As Whitefield got older, his health began to decline. However, he kept up his rigorous itinerary, even in his last years. Sometimes he would be so weak he had to be carried to his preaching point, where he would wait for the Holy Spirit to move upon him, and then, divinely strengthened, would again preach with great power.

He sailed for America for the last time in 1769, and in September 1770 preached his final sermon in Exeter, near Boston. On being told, "Sir, you are more fit to go to bed than preach," he lifted his heart and said, "Lord Jesus, I am weary in Thy work but not weary of it." He then preached a two hour sermon on "Examine yourselves, whether ye be in the faith," in a field.

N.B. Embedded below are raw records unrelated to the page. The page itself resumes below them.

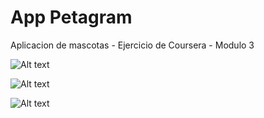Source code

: # App Petagram
Aplicacion de mascotas - Ejercicio de Coursera - Modulo 3

![Alt text](https://github.com/mbarrios91/Petagram/blob/master/app/src/main/res/drawable-mdpi/foto.png "Primera Pantalla")

![Alt text](https://github.com/mbarrios91/Petagram/blob/master/app/src/main/res/drawable-mdpi/fotodos.png "Segunda Pantalla")

![Alt text](https://github.com/mbarrios91/Petagram/blob/master/app/src/main/res/drawable-mdpi/fototres.png "Tercera Pantalla")
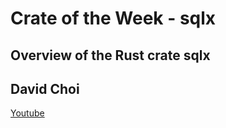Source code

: # Crate of the Week - sqlx

## Overview of the Rust crate sqlx

## David Choi

[Youtube](https://www.youtube.com/@DavidChoiProgrammer)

Later that evening, feeling very ill, he was about to retire when a small crowd gathered at the house requesting he preach to them. The evangelist who could never say no to sinners, preached Christ to them until the light from his candle expired. It was symbolic of his own life which had by then burnt out for God. That night Whitefield suffered a fatal attack of asthma and died.

George Whitefield was not just a great preacher but a great man, completely sold out for Christ. Although he was undoubtedly the initial leader of the Methodist movement, and the initiator of many of its innovations, he deliberately chose to hand the leadership over to Wesley rather than see the movement divided. When asked why he didn’t form a movement which bore his name, he replied, "Let the name of Whitefield perish, but Christ be glorified." He did not desire human recognition or adulation, but rather to put his extraordinary gifts to serve the cause of Christ.

His life is a reminder of how, in times of godlessness and sin in the nation such as we are experiencing today, God can raise up a man as a shining light and an instrument of revival. It also should reminds us, however, that revival is always an offence, particularly to the religious establishment, and that no evangelist was more shocking to many of his contemporaries than Whitefield. Those who long for God to raise up ‘another Whitefield’ should remember that such a man would always be on the radical cutting edge of modern evangelism, and would be just as offensive to our religious sensibilities as Whitefield was in his day. Even so, Lord, do it again!

A complete study of Whitefield’s life is found in a superb, two-volume biography, ‘George Whitefield’ by Arnold Dallimore (Banner of Truth). This is one of the great modern biographies.